***** DATA FOR THE TASK

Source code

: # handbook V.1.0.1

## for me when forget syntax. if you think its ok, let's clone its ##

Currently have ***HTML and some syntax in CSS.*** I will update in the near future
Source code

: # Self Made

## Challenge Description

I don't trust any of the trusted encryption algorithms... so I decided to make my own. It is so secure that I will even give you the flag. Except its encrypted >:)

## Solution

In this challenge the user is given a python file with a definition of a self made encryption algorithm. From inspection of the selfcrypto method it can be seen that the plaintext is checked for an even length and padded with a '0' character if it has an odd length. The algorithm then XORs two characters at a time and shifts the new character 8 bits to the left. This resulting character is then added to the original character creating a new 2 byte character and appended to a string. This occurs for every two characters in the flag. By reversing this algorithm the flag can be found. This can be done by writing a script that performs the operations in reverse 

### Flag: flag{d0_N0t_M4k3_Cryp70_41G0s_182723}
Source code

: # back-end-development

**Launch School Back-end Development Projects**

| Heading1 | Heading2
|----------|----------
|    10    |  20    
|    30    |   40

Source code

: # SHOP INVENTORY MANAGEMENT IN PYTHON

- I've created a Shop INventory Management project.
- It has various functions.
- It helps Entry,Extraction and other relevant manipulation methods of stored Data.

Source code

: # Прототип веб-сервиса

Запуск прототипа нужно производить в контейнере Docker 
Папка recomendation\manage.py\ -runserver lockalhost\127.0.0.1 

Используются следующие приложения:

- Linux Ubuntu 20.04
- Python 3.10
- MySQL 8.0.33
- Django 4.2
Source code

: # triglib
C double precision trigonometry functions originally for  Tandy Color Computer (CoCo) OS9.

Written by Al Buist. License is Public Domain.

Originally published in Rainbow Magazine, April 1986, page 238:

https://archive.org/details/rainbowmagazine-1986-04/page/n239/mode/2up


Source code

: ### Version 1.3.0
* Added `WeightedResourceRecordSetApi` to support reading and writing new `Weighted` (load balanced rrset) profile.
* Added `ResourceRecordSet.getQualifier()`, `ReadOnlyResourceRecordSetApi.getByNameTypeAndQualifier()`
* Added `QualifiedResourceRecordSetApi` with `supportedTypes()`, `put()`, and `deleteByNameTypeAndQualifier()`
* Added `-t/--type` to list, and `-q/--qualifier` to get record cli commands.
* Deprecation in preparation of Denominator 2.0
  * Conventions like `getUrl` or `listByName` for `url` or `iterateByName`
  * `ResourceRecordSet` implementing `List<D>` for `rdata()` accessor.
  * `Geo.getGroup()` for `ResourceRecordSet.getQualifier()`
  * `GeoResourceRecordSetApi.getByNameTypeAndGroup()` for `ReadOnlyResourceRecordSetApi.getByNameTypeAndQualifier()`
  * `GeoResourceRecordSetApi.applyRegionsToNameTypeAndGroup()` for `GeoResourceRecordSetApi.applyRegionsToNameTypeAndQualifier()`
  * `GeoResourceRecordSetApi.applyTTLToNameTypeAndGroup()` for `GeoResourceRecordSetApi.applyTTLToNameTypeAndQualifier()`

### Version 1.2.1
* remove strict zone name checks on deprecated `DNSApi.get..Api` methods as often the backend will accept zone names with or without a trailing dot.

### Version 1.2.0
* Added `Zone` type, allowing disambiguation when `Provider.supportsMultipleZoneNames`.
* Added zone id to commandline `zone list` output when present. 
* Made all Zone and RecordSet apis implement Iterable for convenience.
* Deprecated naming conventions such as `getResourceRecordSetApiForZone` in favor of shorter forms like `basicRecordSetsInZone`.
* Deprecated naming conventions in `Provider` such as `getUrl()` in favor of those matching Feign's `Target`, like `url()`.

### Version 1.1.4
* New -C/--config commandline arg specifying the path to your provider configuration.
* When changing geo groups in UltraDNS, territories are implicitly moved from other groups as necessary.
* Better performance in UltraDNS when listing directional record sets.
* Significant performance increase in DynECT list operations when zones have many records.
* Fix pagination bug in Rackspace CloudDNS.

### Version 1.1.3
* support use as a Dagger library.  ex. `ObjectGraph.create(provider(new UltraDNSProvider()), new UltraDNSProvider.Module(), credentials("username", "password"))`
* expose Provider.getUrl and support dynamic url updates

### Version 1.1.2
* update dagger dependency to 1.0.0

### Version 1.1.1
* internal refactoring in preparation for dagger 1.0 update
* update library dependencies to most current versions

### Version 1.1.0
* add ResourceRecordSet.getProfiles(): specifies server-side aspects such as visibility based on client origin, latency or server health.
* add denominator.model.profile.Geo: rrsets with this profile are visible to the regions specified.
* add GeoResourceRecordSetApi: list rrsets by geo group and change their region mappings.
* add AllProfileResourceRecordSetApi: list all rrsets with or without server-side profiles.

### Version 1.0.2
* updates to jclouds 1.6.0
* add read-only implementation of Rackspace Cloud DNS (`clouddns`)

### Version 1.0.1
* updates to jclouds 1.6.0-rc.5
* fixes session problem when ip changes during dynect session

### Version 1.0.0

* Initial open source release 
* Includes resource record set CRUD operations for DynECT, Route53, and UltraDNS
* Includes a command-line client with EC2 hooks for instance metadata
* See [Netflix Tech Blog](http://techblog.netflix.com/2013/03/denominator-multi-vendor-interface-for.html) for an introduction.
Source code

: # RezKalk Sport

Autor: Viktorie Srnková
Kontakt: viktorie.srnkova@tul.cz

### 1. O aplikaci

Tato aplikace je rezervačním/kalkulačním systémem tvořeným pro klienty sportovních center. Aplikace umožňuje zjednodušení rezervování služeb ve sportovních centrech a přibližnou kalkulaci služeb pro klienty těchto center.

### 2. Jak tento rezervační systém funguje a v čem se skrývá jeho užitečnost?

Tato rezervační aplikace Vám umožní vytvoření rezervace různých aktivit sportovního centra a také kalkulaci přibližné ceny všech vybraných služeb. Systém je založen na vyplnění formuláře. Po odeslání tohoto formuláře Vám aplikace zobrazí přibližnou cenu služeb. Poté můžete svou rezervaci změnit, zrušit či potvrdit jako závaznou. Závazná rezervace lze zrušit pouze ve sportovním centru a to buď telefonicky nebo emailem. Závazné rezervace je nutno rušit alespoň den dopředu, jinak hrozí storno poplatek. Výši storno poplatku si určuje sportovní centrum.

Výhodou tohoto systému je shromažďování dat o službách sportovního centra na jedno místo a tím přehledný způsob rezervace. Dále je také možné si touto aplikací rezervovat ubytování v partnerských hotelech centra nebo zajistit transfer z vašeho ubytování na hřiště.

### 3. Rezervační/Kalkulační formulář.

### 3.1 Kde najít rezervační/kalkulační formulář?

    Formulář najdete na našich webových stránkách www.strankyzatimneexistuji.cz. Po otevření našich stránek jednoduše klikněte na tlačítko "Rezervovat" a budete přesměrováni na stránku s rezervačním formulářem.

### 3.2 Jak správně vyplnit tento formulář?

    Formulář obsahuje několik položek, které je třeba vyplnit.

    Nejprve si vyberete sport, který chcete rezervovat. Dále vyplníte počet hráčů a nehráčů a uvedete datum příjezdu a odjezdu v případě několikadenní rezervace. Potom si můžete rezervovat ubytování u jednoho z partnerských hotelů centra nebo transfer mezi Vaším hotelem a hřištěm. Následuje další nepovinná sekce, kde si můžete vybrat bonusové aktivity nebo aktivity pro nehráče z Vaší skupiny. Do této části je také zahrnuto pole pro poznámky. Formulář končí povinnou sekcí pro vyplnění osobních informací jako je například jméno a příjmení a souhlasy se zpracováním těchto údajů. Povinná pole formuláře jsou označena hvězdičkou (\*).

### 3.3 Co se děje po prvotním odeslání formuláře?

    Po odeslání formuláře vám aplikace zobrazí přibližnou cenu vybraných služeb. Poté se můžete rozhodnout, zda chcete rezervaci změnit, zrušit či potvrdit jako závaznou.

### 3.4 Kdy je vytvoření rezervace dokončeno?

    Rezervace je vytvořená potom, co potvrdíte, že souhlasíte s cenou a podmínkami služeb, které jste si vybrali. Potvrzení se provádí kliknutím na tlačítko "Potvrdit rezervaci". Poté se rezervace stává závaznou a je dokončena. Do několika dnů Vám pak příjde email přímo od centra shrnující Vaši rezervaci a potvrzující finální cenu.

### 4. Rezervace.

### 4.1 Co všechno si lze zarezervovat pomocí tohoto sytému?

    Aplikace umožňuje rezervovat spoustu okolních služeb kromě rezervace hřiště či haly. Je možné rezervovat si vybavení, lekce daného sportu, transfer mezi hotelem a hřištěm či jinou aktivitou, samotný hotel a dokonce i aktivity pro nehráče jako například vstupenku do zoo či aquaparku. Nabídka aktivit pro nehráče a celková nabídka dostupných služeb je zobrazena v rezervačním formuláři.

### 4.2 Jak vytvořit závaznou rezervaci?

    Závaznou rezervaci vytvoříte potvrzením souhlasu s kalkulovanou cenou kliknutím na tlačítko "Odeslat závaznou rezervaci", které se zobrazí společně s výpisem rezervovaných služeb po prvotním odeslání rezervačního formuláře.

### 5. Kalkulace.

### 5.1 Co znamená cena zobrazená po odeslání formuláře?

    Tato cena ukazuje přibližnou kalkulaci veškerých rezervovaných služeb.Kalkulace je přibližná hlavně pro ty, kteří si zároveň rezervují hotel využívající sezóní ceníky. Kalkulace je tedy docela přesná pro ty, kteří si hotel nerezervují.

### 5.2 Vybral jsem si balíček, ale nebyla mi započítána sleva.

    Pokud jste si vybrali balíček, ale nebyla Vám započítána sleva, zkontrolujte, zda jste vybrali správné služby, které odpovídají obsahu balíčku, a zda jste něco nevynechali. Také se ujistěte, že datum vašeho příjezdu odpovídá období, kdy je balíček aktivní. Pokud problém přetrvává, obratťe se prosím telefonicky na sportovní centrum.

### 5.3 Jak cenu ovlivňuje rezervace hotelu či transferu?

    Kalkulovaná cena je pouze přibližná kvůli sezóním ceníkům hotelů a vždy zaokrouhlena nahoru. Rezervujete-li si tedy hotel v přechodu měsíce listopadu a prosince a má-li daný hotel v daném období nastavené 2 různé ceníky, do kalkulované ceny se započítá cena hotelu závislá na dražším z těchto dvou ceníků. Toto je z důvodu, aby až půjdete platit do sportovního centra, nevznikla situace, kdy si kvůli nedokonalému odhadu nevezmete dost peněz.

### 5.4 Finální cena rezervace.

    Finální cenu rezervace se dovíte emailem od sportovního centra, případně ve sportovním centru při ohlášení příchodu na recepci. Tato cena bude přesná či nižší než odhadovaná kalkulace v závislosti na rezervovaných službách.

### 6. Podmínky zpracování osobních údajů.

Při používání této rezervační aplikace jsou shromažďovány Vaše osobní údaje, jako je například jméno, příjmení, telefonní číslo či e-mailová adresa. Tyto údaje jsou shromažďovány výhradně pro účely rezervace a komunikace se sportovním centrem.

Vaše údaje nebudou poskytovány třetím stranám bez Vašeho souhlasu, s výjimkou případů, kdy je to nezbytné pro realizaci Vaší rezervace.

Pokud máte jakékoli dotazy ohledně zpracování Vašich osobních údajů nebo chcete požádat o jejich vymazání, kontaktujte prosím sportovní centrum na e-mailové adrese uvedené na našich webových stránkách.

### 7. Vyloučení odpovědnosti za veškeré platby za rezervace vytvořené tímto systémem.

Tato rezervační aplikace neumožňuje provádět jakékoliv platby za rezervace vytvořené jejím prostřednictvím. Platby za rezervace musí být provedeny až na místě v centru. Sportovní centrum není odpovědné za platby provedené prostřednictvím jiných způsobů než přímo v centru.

**********

Across all the records above, find each line with "GeoResourceRecordSetApi" in it and copy it.

-- TASK OUTPUT --
  * `GeoResourceRecordSetApi.getByNameTypeAndGroup()` for `ReadOnlyResourceRecordSetApi.getByNameTypeAndQualifier()`
  * `GeoResourceRecordSetApi.applyRegionsToNameTypeAndGroup()` for `GeoResourceRecordSetApi.applyRegionsToNameTypeAndQualifier()`
  * `GeoResourceRecordSetApi.applyTTLToNameTypeAndGroup()` for `GeoResourceRecordSetApi.applyTTLToNameTypeAndQualifier()`
* add GeoResourceRecordSetApi: list rrsets by geo group and change their region mappings.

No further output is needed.